Open questions / next experiments
- IAM-OnDB / IAM-DB reproduction (v1.5). Wire the actual datasets, the 25-channel preprocessing, multi-layer BLSTM, and token-passing + bigram LM decoder. Re-establish the 79.7% / 74.1% word-accuracy claim. This is the explicit v1.5 deferral in SPEC issue #1.
- Why is the alignment end-of-sequence peaky? On larger handwriting data the trained CTC alignment is famously per-character-peaky (Graves et al. 2009, fig. 5). Here the BLSTM defers nearly all classification decisions to the last few frames. Hypotheses: (a) too few training examples per character; (b) the BLSTM’s backward pass dominates because the right-context is fully informative for short words; (c) entropy collapses too fast. Worth probing with: peaky-CTC regularisation, label smoothing on the blank class, longer training, larger vocabulary.
- Compositional generalisation. In-vocab CER 8% but held-out vocab CER 65%. This means the model partly memorises full-word patterns rather than purely composing per-character mappings. Adding more training words (say, all 5! permutations for a fixed letter set) or curriculum learning by character should close this gap. The IAM benchmark itself only weakly tests this – both train and test are natural English, so the n-gram statistics overlap heavily.
- What’s the smallest BLSTM that solves this? Currently
H = 64per direction (256 LSTM weights total, 8.4K params for the 4-gate slab plus output). A sweep overH in {8, 16, 32, 64}would localise the capacity threshold for low-CER on this 47-word vocabulary. - Unidirectional baseline. A forward-only LSTM should fail (the
classifier needs the full stroke before deciding which character it
saw); the BLSTM is the variable that matters. A side-by-side
comparison would make the “B” in BLSTM concrete. (Cf.

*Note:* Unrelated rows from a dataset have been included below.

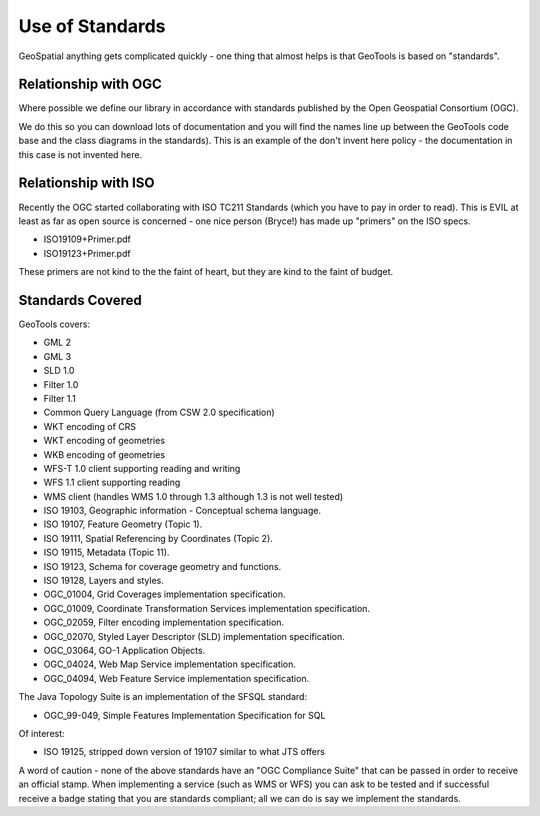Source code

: Use of Standards
================

GeoSpatial anything gets complicated quickly - one thing that almost helps is that GeoTools is based on "standards".


Relationship with OGC
^^^^^^^^^^^^^^^^^^^^^

Where possible we define our library in accordance with standards published by the Open Geospatial Consortium (OGC).

We do this so you can download lots of documentation and you will find the names line up between the GeoTools code base and the class diagrams in the standards). This is an example of the don't invent here policy - the documentation in this case is not invented here.

Relationship with ISO
^^^^^^^^^^^^^^^^^^^^^

Recently the OGC started collaborating with ISO TC211 Standards (which you have to pay in order to read). This is EVIL at least as far as open source is concerned - one nice person (Bryce!) has made up "primers" on the ISO specs.

* ISO19109+Primer.pdf
* ISO19123+Primer.pdf

These primers are not kind to the the faint of heart, but they are kind to the faint of budget.

.. _standards:

Standards Covered
^^^^^^^^^^^^^^^^^

GeoTools covers:

* GML 2
* GML 3
* SLD 1.0
* Filter 1.0
* Filter 1.1
* Common Query Language (from CSW 2.0 specification)
* WKT encoding of CRS
* WKT encoding of geometries
* WKB encoding of geometries
* WFS-T 1.0 client supporting reading and writing
* WFS 1.1 client supporting reading
* WMS client (handles WMS 1.0 through 1.3 although 1.3 is not well tested)
* ISO 19103, Geographic information - Conceptual schema language.
* ISO 19107, Feature Geometry (Topic 1).
* ISO 19111, Spatial Referencing by Coordinates (Topic 2).
* ISO 19115, Metadata (Topic 11).
* ISO 19123, Schema for coverage geometry and functions.
* ISO 19128, Layers and styles.
* OGC_01004, Grid Coverages implementation specification.
* OGC_01009, Coordinate Transformation Services implementation specification.
* OGC_02059, Filter encoding implementation specification.
* OGC_02070, Styled Layer Descriptor (SLD) implementation specification.
* OGC_03064, GO-1 Application Objects.
* OGC_04024, Web Map Service implementation specification.
* OGC_04094, Web Feature Service implementation specification.

The Java Topology Suite is an implementation of the SFSQL standard:

* OGC_99-049, Simple Features Implementation Specification for SQL

Of interest:

* ISO 19125, stripped down version of 19107 similar to what JTS offers

A word of caution - none of the above standards have an "OGC Compliance Suite" that can be passed in order to receive an official stamp. When implementing a service (such as WMS or WFS) you can ask to be tested and if successful receive a badge stating that you are standards compliant; all we can do is say we implement the standards.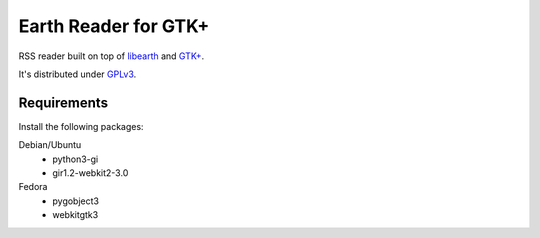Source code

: Earth Reader for GTK+
=====================

RSS reader built on top of libearth_ and `GTK+`_.

It's distributed under GPLv3_.

.. _libearth: https://github.com/earthreader/libearth
.. _GTK+: http://www.gtk.org/
.. _GPLv3: http://www.gnu.org/licenses/gpl-3.0.html


Requirements
------------

Install the following packages:

Debian/Ubuntu
   - python3-gi
   - gir1.2-webkit2-3.0

Fedora
   - pygobject3
   - webkitgtk3
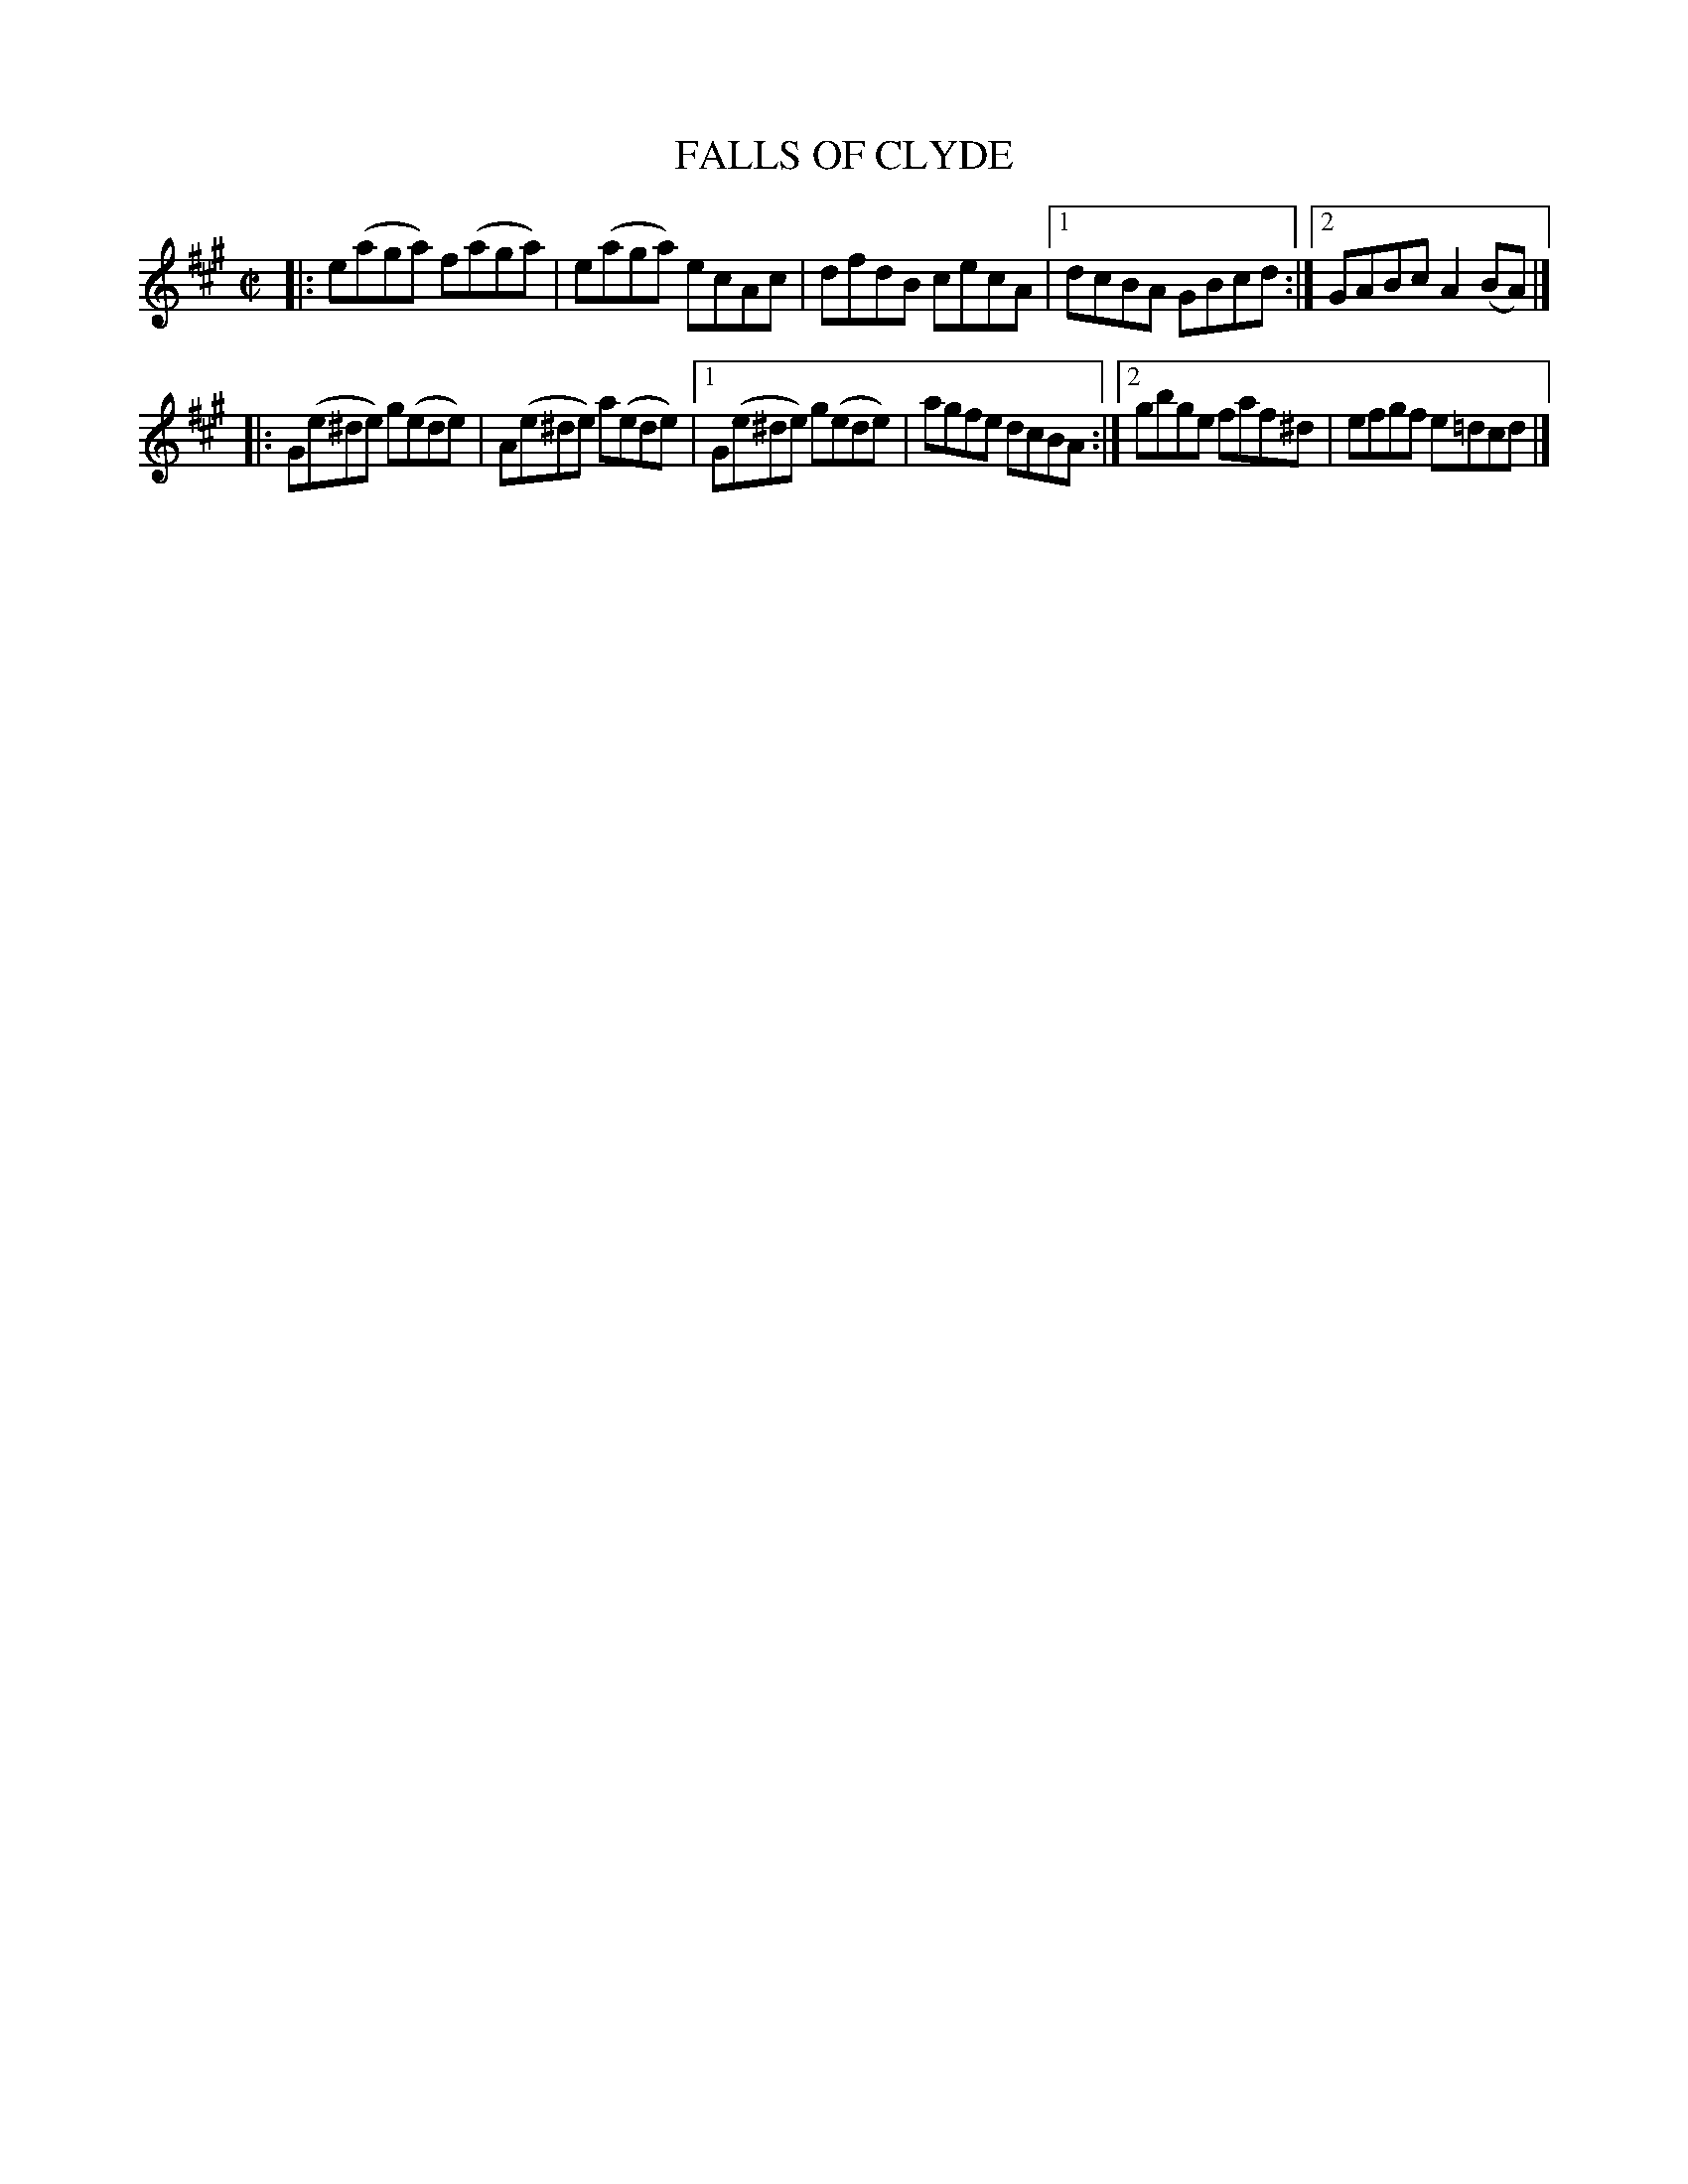 X: 4277
T: FALLS OF CLYDE
R: Hornpipe.
%R: hornpipe, reel
B: James Kerr "Merry Melodies" v.4 p.29 #277
Z: 2016 John Chambers <jc:trillian.mit.edu>
M: C|
L: 1/8
K: A
|:\
e(aga) f(aga) | e(aga) ecAc | dfdB cecA |\
[1 dcBA GBcd :|[2 GABc A2(BA) |]
|:\
G(e^de) g(ede) | A(e^de) a(ede) |\
[1 G(e^de) g(ede) | agfe dcBA :|\
[2 gbge faf^d | efgf e=dcd |]
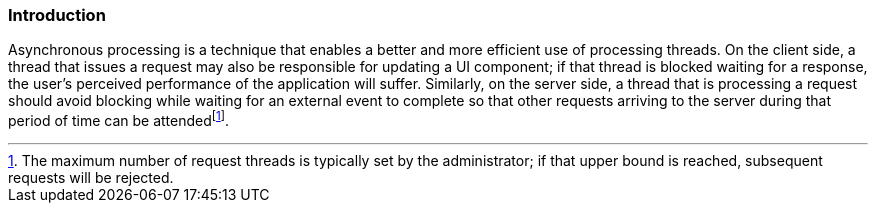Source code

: ////
*******************************************************************
* Copyright (c) 2019 Eclipse Foundation
*
* This specification document is made available under the terms
* of the Eclipse Foundation Specification License v1.0, which is
* available at https://www.eclipse.org/legal/efsl.php.
*******************************************************************
////

[[introduction_async]]
=== Introduction

Asynchronous processing is a technique that enables a better and more
efficient use of processing threads. On the client side, a thread that
issues a request may also be responsible for updating a UI component; if
that thread is blocked waiting for a response, the user’s perceived
performance of the application will suffer. Similarly, on the server
side, a thread that is processing a request should avoid blocking while
waiting for an external event to complete so that other requests
arriving to the server during that period of time can be
attendedfootnote:[The maximum number of request threads is typically set
by the administrator; if that upper bound is reached, subsequent
requests will be rejected.].
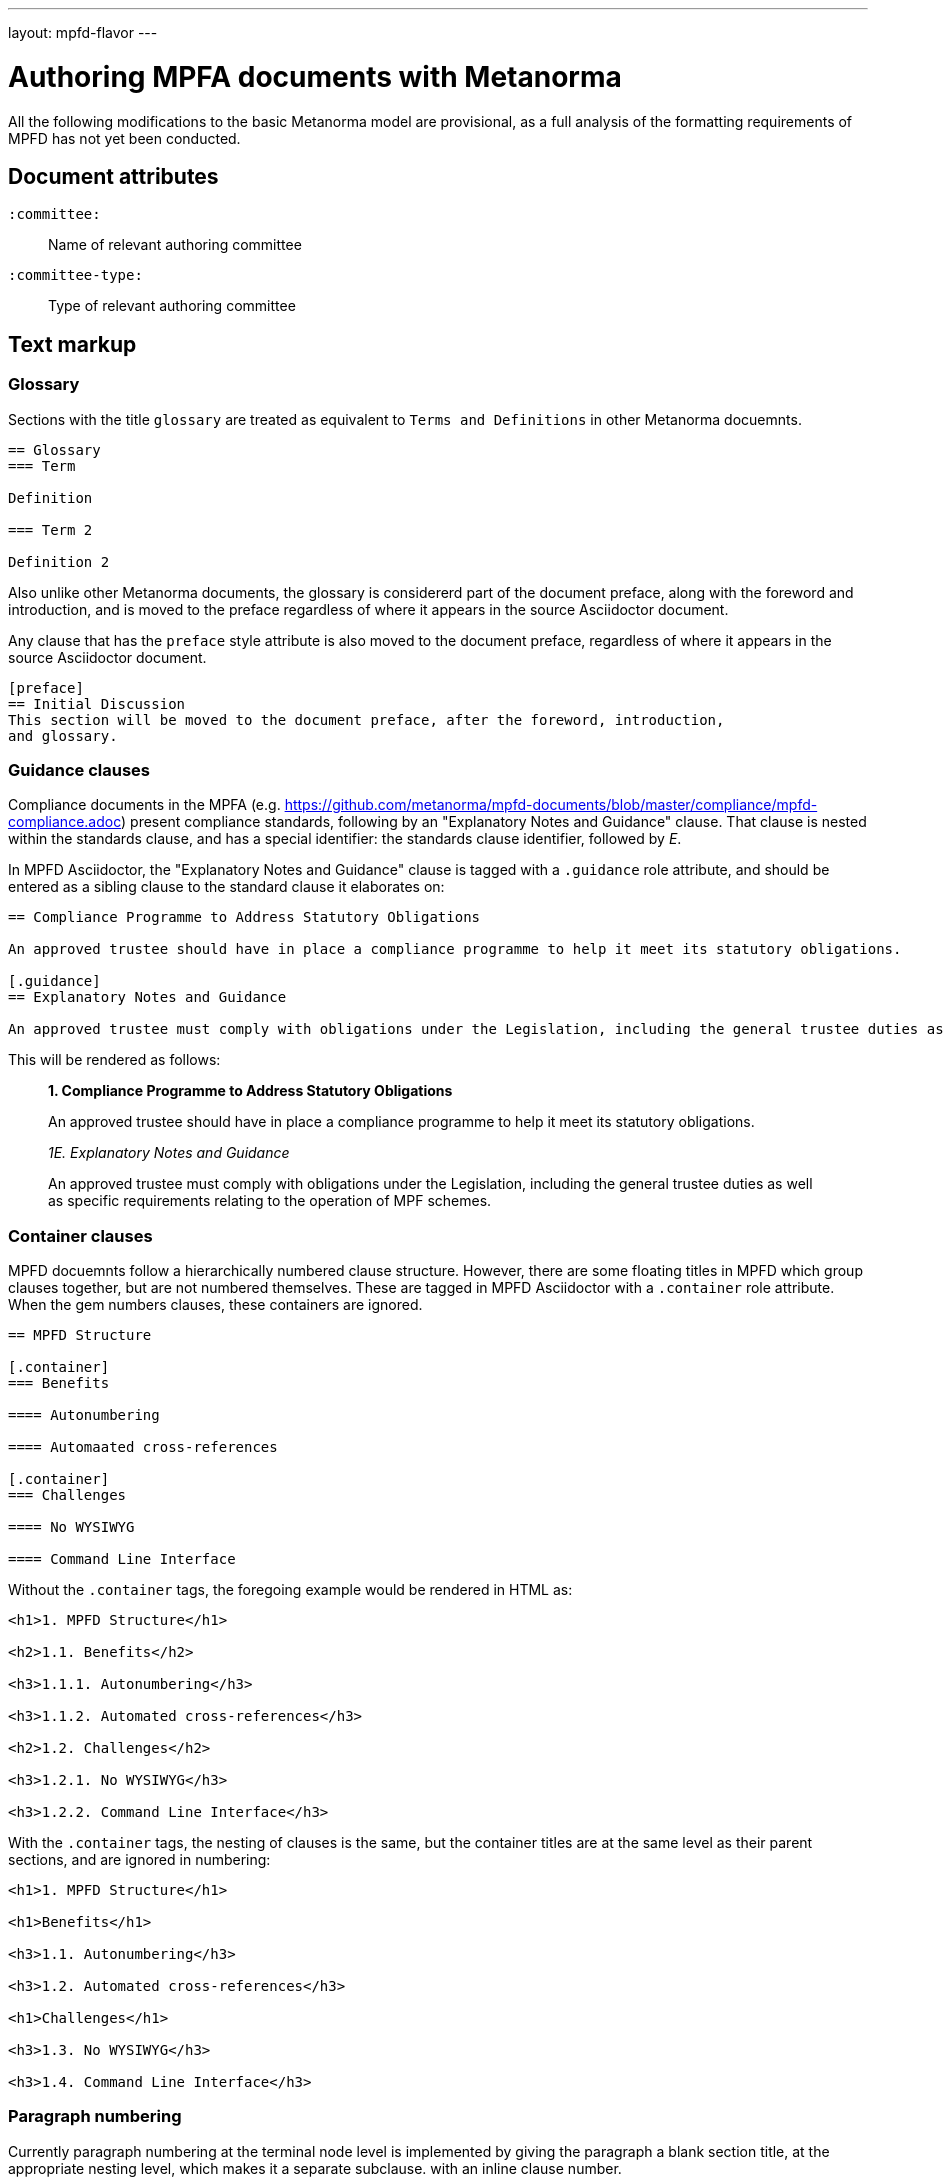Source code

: ---
layout: mpfd-flavor
---

= Authoring MPFA documents with Metanorma

All the following modifications to the basic Metanorma model are provisional, as a full analysis of the
formatting requirements of MPFD has not yet been conducted.

== Document attributes

`:committee:`::
Name of relevant authoring committee

`:committee-type:`::
Type of relevant authoring committee

== Text markup

=== Glossary

Sections with the title `glossary` are treated as equivalent to `Terms and Definitions`
in other Metanorma docuemnts.

[source,asciidoctor]
--
== Glossary
=== Term

Definition

=== Term 2

Definition 2
--

Also unlike other Metanorma documents, the glossary is considererd part of the document
preface, along with the foreword and introduction, and is moved to the preface regardless
of where it appears in the source Asciidoctor document.

Any clause that has the `preface` style attribute is also moved to the document preface,
regardless of where it appears in the source Asciidoctor document.

[source,asciidoctor]
--
[preface]
== Initial Discussion
This section will be moved to the document preface, after the foreword, introduction,
and glossary.
--

=== Guidance clauses

Compliance documents in the MPFA (e.g. https://github.com/metanorma/mpfd-documents/blob/master/compliance/mpfd-compliance.adoc)
present compliance standards, following by an "Explanatory Notes and Guidance" clause. That clause is nested within the
standards clause, and has a special identifier: the standards clause identifier, followed by _E_.

In MPFD Asciidoctor, the "Explanatory Notes and Guidance" clause is tagged with a `.guidance` role attribute,
and should be entered as a sibling clause to the standard clause it elaborates on:

[source,asciidoctor]
--
== Compliance Programme to Address Statutory Obligations

An approved trustee should have in place a compliance programme to help it meet its statutory obligations.

[.guidance]
== Explanatory Notes and Guidance

An approved trustee must comply with obligations under the Legislation, including the general trustee duties as well as specific requirements relating to the operation of MPF schemes.
--

This will be rendered as follows:

____
*1. Compliance Programme to Address Statutory Obligations*

An approved trustee should have in place a compliance programme to help it meet its statutory obligations.

_1E. Explanatory Notes and Guidance_

An approved trustee must comply with obligations under the Legislation, including the general trustee duties as well as specific requirements relating to the operation of MPF schemes.
____

=== Container clauses

MPFD docuemnts follow a hierarchically numbered clause structure. However, there are some floating titles
in MPFD which group clauses together, but are not numbered themselves. These are tagged in MPFD Asciidoctor
with a `.container` role attribute. When the gem numbers clauses, these containers are ignored.

[source,asciidoctor]
--
== MPFD Structure

[.container]
=== Benefits

==== Autonumbering

==== Automaated cross-references

[.container]
=== Challenges

==== No WYSIWYG

==== Command Line Interface
--

Without the `.container` tags, the foregoing example would be rendered in HTML as:

[source,html]
--
<h1>1. MPFD Structure</h1>

<h2>1.1. Benefits</h2>

<h3>1.1.1. Autonumbering</h3>

<h3>1.1.2. Automated cross-references</h3>

<h2>1.2. Challenges</h2>

<h3>1.2.1. No WYSIWYG</h3>

<h3>1.2.2. Command Line Interface</h3>
--

With the `.container` tags, the nesting of clauses is the same, but the container titles
are at the same level as their parent sections, and are ignored in numbering:

[source,html]
--
<h1>1. MPFD Structure</h1>

<h1>Benefits</h1>

<h3>1.1. Autonumbering</h3>

<h3>1.2. Automated cross-references</h3>

<h1>Challenges</h1>

<h3>1.3. No WYSIWYG</h3>

<h3>1.4. Command Line Interface</h3>
--

=== Paragraph numbering

Currently paragraph numbering at the terminal node level is implemented by giving the paragraph a blank section title,
at the appropriate nesting level, which makes it a separate subclause. with an inline clause number.

[source,asciidoctor]
--
[[clause1]]
== Relationship between MPF trustees and promoters

[[clause1-1]]
=== {blank}

The Authority imposes a number of conditions when approving applications to become an approved MPF trustee. 
--

This is rendered as

[source,html]
--
<div id="clause1">
        <h1>1.&#xA0; Relationship between MPF trustees and promoters</h1>
        <div id="clause1-1"><h2>1.1. </h2>

  <p id="_">The Authority imposes a number of conditions when approving applications to become an approved MPF trustee.</p>
</div>
</div>
--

timit-blstm-ctcstub which does include this baseline; same machinery would slot in here.) - ByteDMD / data-movement instrumentation (v2). CTC forward-backward is a quintessentially memory-bandwidth-bound algorithm: O(T x S) DP table accessed twice with poor temporal locality. Would be interesting to measure how much of the BLSTM-train data movement is the CTC pass vs. the BPTT pass once ByteDMD is wired into this catalog.